Do you have an ETA for the higher levels?
I’m hyped for this change! The difference between those verbs is hard to remember when learning out of context, so spacing them out a bit might be less confusing.
I always wondered why this was never the case.
Some of my teachers in school/uni, when asked why they would wait a week or so to teach a similar concept to one we learnt about a week before, they would tell us that students often confused the two concepts when they were taught together. Through trial and error, they realised that it was better to give people time to get used to the old concept, before introducing them to the new one.
Though it’s basically late for me at this point, I like this change.
Oh yes!
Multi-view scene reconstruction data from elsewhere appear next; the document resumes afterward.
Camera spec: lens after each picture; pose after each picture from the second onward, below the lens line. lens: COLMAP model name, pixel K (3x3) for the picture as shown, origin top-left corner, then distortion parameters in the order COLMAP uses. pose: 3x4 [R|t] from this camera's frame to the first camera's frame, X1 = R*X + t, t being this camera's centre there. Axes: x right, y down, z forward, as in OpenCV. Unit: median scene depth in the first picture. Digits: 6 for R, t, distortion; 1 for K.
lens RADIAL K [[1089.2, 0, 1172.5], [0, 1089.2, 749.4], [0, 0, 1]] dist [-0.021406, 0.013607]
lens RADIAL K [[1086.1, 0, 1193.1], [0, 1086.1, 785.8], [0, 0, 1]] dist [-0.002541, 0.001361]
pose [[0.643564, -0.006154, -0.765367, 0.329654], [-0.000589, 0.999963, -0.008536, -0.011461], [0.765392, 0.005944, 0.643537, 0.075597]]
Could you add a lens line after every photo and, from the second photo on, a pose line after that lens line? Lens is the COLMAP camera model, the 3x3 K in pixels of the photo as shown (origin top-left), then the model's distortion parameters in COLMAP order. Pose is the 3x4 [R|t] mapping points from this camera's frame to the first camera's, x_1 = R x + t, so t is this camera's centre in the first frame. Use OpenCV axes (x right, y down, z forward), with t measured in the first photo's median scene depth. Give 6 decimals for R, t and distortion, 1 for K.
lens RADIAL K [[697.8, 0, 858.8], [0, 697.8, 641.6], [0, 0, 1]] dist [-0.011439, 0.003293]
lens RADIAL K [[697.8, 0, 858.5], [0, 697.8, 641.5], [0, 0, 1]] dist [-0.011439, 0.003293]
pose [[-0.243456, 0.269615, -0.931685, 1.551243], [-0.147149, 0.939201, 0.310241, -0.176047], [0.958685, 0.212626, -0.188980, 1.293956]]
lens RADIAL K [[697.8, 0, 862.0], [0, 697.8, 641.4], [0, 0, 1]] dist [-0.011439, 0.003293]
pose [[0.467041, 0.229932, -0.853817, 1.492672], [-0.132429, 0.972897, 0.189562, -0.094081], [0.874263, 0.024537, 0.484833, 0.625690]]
Needed!
Spacing is a great idea!
This would be a durverted April joke
Yeah, I found this to be a problem, so I’m happy to hear about this.
The changes are now live.
Not yet! We’ll share as soon as we know.
Uhh my review sessions keep losing connection
Ah good! I was so confused and thought my script broke because it was showing burned items way before I knew my first burn reviews would happen on some levels…
Have you checked Cure Dolly’s article on it? I found it the most helpful. I still get a few wrong sometimes, but I can guess most of the ones I forget: Mastering Transitivity Pairs – Remembering Japanese transitive and intransitive verbs the easy way
I’m torn as to whether this is beneficial or not. I think with large amounts of similar material it can be beneficial to spread it out temporally. An example would be my Japanese class.
The book introduced: 何か and 何が (with their fellow words どこ、だれ、いつ）which worked well to practice short dialogues. But then the teacher decided to include 何も and 何でも (with their fellow words). Given that the definitions included one or more of the following depending on the situation: anything, something, nothing, everything and some paired with positive tense verbs, some with negative tense verbs and some with both we were left confused by all the permutations and subtle distinctions.
However in the case of transitive / intransitive verbs, I agree with some of the other commenters that it is actually beneficial to learn the pairs at the same time for the following reasons:
- Begins to consciously introduce english speakers to transitivity, which most never think about and often don’t understand.
- Allows one to see patterns that emerge between transitive and intransitive verbs. Here’s a helpful list of pairs grouped by characteristics: Japanese Verbs - Transitive and Intransitive Pairs About 50% of transitive verbs include an え sound changed from or added to the intransitive verb , ex. 上がるー上 げ る、立つー立 て る、下がるー下 げ る
- Allows people who like to stretch learned material to its limits to do so without unintentionally practicing incorrect ideas. Ex. If one learns 立つ without learning 立てる one might mentally go around standing up objects using the intransitive verb. Every repetition reinforces an idea regardless of whether it’s correct or incorrect.
A change which might be more beneficial would be to codify the definitions, since most english verbs are both transitive and intransitive, to always include the object for transitive verbs while using similar language for intransitive verbs.
下がるーto lower, to hang 下げるーto lower something, to hang something
立つーto stand up 立てるーto stand something up
I actually already gave this idea via the website but thought I’d reiterate (or perhaps more accurately re-literate) it in case it got lost in the shuffle.
Frankly I’m glad this has been changed. Wanikani is not a way to learn grammar, and trying to learn technical points of grammar (transitive/intransitive) is suboptimal- if I’m really interested in the technical meanings of these things great, but I’ve managed to learn english with no such knowledge, so I find it hard to believe it will really help me learn Japanese.
In regards to transitive and intransitive verbs I would say that I struggle the most with providing the English translation. Maybe it’s just because I am a low level, or I am rushing, but I find it kind of difficult. Determining which verb of a transitivity pair is transitive or intransitive I have found to be easy since there are some patterns that work the most of the time for figuring out which one is which.
You are going to have to learn if a verb is transitive or not sooner or later. I don’t see how learning it sooner is suboptimal. I do not see it as learning grammar. It is just another part of learning a vocabulary word. Some other parts of learning vocabulary include learning what group a verb is in, how a word is pronounced, and how to write it.
I think this is a great move on your part. Though, I must say, too late for me. The ones I already are able to keep apart are fine, but too may of these pairings are still a bit of a muddle for me.
I’m down to traditional studying techniques for them essentially. But, it’s great that younger wanikanians will get to experience these improvements you’re making!